IEEE Access (Jan 2024)
Alzheimer’s Disease and Mild Cognitive Impairment Detection Using sMRI With Efficient Receptive Field and Enhanced Multi-Axis Attention Fusion
Abstract
Deep neural networks have shown promising results in the analysis of structural magnetic resonance imaging (sMRI) data for the diagnosis of dementia, particularly Alzheimer’s disease (AD). Different regions of the brain have diverse structures that are linked to specific functions, which could account for the variability in disease-related changes observed in sMRI scans of these areas. Understanding the overall characteristics of sMRI data is important since current popular convolutional neural networks (CNN) for deep learning do not consider the interconnection of voxels. Vision transformers have shown effectiveness in identifying long-distance connections in the brain, which has led to their success in applications such as disease detection. However, the image noise and limited scalability of self-attention mechanisms in relation to image size has hindered their widespread use in advanced Alzheimer’s analysis.
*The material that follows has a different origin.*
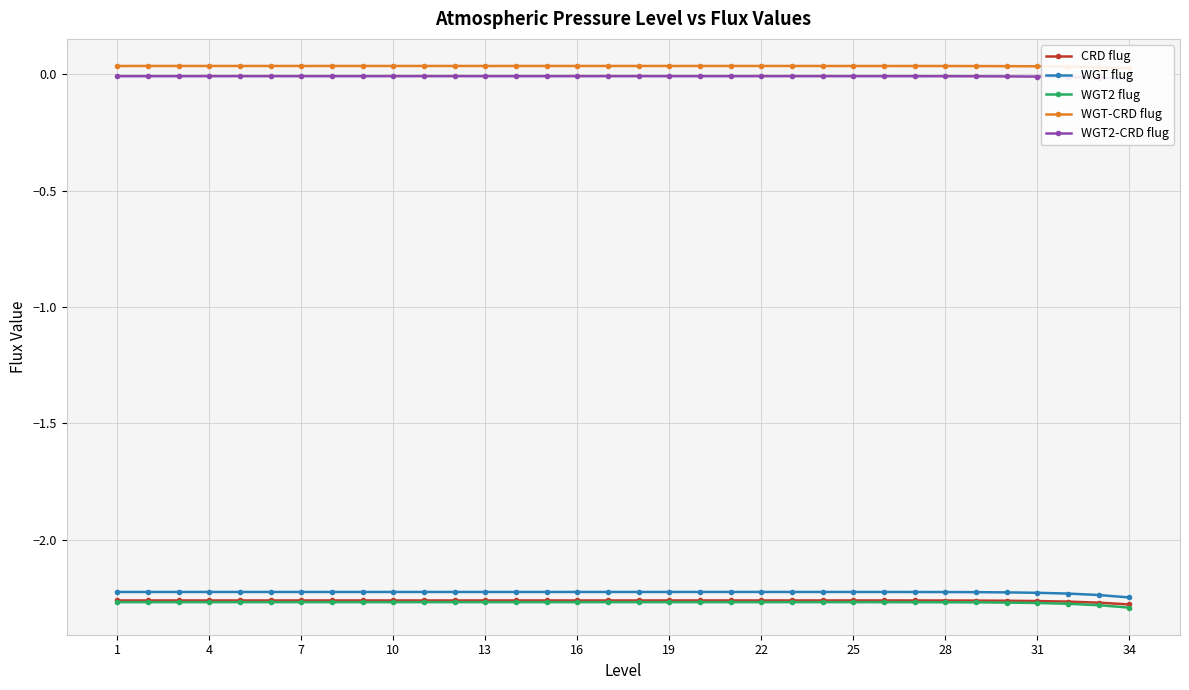

True or false: WGT flug has more than 0 points higher than both neighbors.

True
To enhance information retention and reduce network complexity, this study presents a novel adaptable efficient receptive field feature extraction network. Moreover, an advanced attention mechanism with both local grid attention block and dilated global attention module has been incorporated to highlight the characteristics of AD. Next, a more improved hierarchical inverted residual feed forward network in place of multi-layer perceptron is suggested to enhance the characterization of features through the integration of information from both lower and higher layers. Finally, the global average pooling and $1\times 1$ convolution are used to reduce dimensionality, enhance non-linearity, and allow channel interactions in feature maps before being input into the classification head. The network achieved high performance in various scenarios, with average accuracies of 97.29% for AD vs. HC and 94.79% for MCI vs. HC classification using ADNI as experimental datasets.